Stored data
----------------

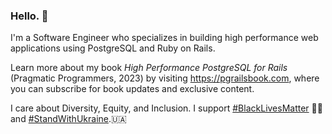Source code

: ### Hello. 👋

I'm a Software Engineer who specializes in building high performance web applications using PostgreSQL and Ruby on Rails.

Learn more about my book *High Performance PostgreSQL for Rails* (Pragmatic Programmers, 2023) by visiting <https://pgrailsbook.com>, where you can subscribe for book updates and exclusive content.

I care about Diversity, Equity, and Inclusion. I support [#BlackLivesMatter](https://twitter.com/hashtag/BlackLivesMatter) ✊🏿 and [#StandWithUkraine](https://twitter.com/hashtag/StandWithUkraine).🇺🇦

----------------

** Goal of the exercise **
Would you retype every line shown above exactly, leaving the pictures aside?

** Solution for this problem **
Source code

: ### Hello. 👋

I'm a Software Engineer who specializes in building high performance web applications using PostgreSQL and Ruby on Rails.

Learn more about my book *High Performance PostgreSQL for Rails* (Pragmatic Programmers, 2023) by visiting <https://pgrailsbook.com>, where you can subscribe for book updates and exclusive content.

I care about Diversity, Equity, and Inclusion. I support [#BlackLivesMatter](https://twitter.com/hashtag/BlackLivesMatter) ✊🏿 and [#StandWithUkraine](https://twitter.com/hashtag/StandWithUkraine).🇺🇦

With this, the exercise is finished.